文書抜粋 →
»»

GPUはGraphics Processing Unitの略で、3Dグラフィックスなどの画像描写をおこなうための演算処理をおこなうプロセッサーのことです。3Dグラフィックスでは、各物体を複数の平面の板(ポリゴン)の組み合わせで表現しています。例えば、以下の例ではリンゴを三角形のポリゴンの集合で構成しています。(このポリゴンの粒度を細かくすれば、より滑らかな3Dモデルとして表示できます。)

三角形の ポリゴンの集合で構成するリンゴ

3Dグラフィックスでは、各物体を構成するポリゴン座標の変換・回転等のために膨大な量の行列演算処理を高速におこなって次々に画像を作り出しており、GPUはこの行列演算を同時に並列実行することができるように大量の演算器を備えたアーキテクチャーとなっております。

三角形の ポリゴンの集合で構成するリンゴ

このように、GPUは膨大な演算を同時に実行できる仕組みを備えていることから、グラフィック処理だけでなくGPU Computingとして、AIや科学技術計算等の様々な領域でHPC(High-performance computing)技術としても注目されています。

GPU Computingの応用例

GPU Computingは様々な分野で使用されていますが、その応用例の一つにAI処理(ディープラニング)があります。

««

提供資料 →
»»

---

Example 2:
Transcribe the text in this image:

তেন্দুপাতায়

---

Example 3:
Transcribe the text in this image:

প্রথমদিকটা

««

作業内容 →
1. GPUの解説文によると、3Dグラフィックスでは各物体を何の組み合わせで表現していますか。
2. GPUの解説文の執筆を、最後の文の後から再開してください。
資料はGPUの解説文とは関係ありません。

解答一覧 →
1. 複数の平面の板(ポリゴン)の組み合わせです。

2.
ディープラーニングは、人間の知的なふるまいをコンピューターにおこなわせるディープニューラルネットワークを使用したAI技術のひとつで、以下のような様々な応用例が研究されています。

 ・画像認識

 ・物体検出

 ・自然言語処理 など

 

例えば画像認識の処理では、入力された画像データをニューラルネットワークに入力し、その演算結果の出力から、入力した画像を分類しています。(参考リンク)

具体的には、入力画像の画素データ列をネットワークに入力し、各ノードで行列演算をおこなった計算結果を確率として出力するような仕組みが知られています。

例えば、以下のように猫の画像データ列を入力し、出力ノードの中で最も確率が高いout[0]に割り当てられた”cat”であると判定することができます。

AI処理

ディープラーニングの分野ではこのネットワーク階層を増やすことで性能を向上させる方法が知られていますが、層数を増やすことに伴って、ネットワークのノードでの演算量が増大してしまうことが課題となっていました。ニューラルネットワークには依存関係のない膨大なノードの行列演算が存在していることから、大量の演算器を使用した並列演算処理を実行できる仕組みを備えるGPU技術への期待が高まっています。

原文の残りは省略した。